Submitted to: International Seed Testing Association Plant Disease Committee Seed Health
Publication Type: Proceedings
Publication Acceptance Date: 8/30/1999
Publication Date: N/A
Citation: N/A Interpretive Summary: Bacteria that cause plant diseases can be spread between locations in a number of ways. Some bacteria are able to invade the seeds of plants and can be carried with the seeds to new locations. When the frequency of seed infestation is high, seed may need to be tested and infested seed lots discarded to limit the spread of the disease. One of the diseases of alfalfa, bacterial wilt, is found at a low frequency in seed. A test was developed to identify the bacterium causing the disease and was used to measure the frequency of seed infestation. For the test, alfalfa seed are ground and suspended in a nutrient broth. The broth is diluted and used to inoculate agar plates. Bacterial colonies growing on the plates are identified using a rapid and specific test based on amplifying a diagnostic part of the bacterial DNA. Alfalfa plants were grown and infected with the bacterium and seeds produced from infected plants. Only 6.25 to 7.7% of diseased plants transmitted the bacterium to seed. From these plants, 2.5 to 8.7% of seeds contained the bacterium. Considering all infected plants, the rate of seed transmission was low, approximately 0.13%. Diseased plants produced fewer seed than healthy plants. Seed produced in fields where the frequency of diseased plants is low should have very low numbers of infected seed. The test could be used to assess health of alfalfa seed lots. The rates of seed infection will be of interest to seed producers as well as regulators concerned with seed health issues.

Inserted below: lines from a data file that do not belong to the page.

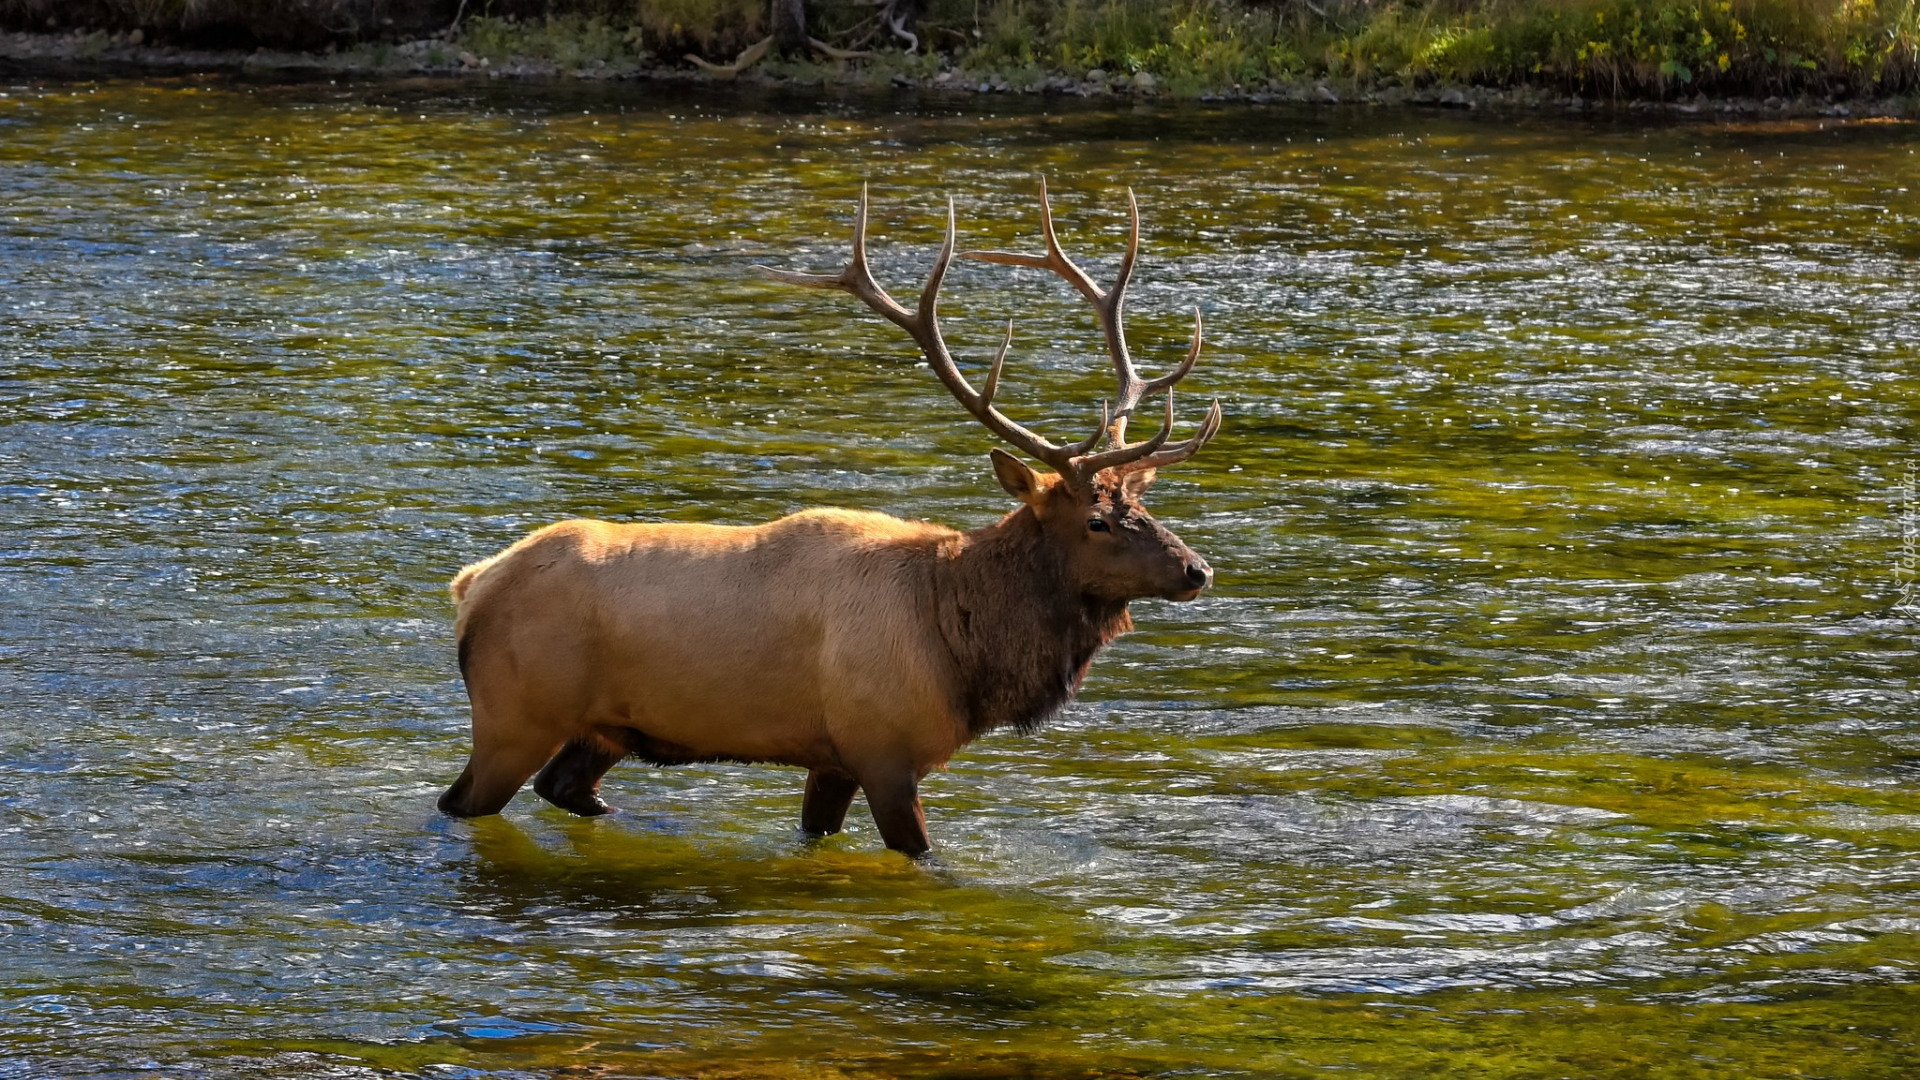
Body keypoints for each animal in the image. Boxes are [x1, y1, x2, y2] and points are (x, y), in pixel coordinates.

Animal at [441, 187, 1221, 857]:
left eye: (1143, 507)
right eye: (1097, 521)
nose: (1196, 570)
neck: (961, 643)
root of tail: (472, 584)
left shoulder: (835, 759)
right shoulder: (883, 748)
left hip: (601, 729)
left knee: (564, 788)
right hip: (514, 714)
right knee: (462, 801)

Technical Abstract: Clavibacter michiganensis subsp. insidiosus (Cmi) causes bacterial wilt of alfalfa and is found in most alfalfa-growing areas in North America. Bacteria multiply in xylem vessels and cause wilting, stunting, and yellowing although symptoms may not be evident until the second or third year after infection. Bacteria persist for years in dried plant material and can be recovered from seed obtained from diseased plants. In pure culture, Cmi grows slowly as fluidal pale yellow colonies that often develop a dark blue pigment. However, non-fluidal and non-pigmented pathogenic isolates can be recovered from diseased plants, and epiphytic bacteria with similar colony characteristics are often associated with alfalfa seed. A PCR assay, based on amplification of a multicopy insertion element from bacteria added directly to the reaction, was developed to identify Cmi isolated from plants and seed. Seed obtained from diseased plants were tested for the presence of Cmi by grinding and plating seed on a semi-selective agar medium. Only 6.3-7.7% of diseased plants transmitted Cmi to seed. In seed lots from these plants, 2.5-8.7% of seeds contained Cmi. PCR assays using seed grindate were not successful in detecting the bacterium.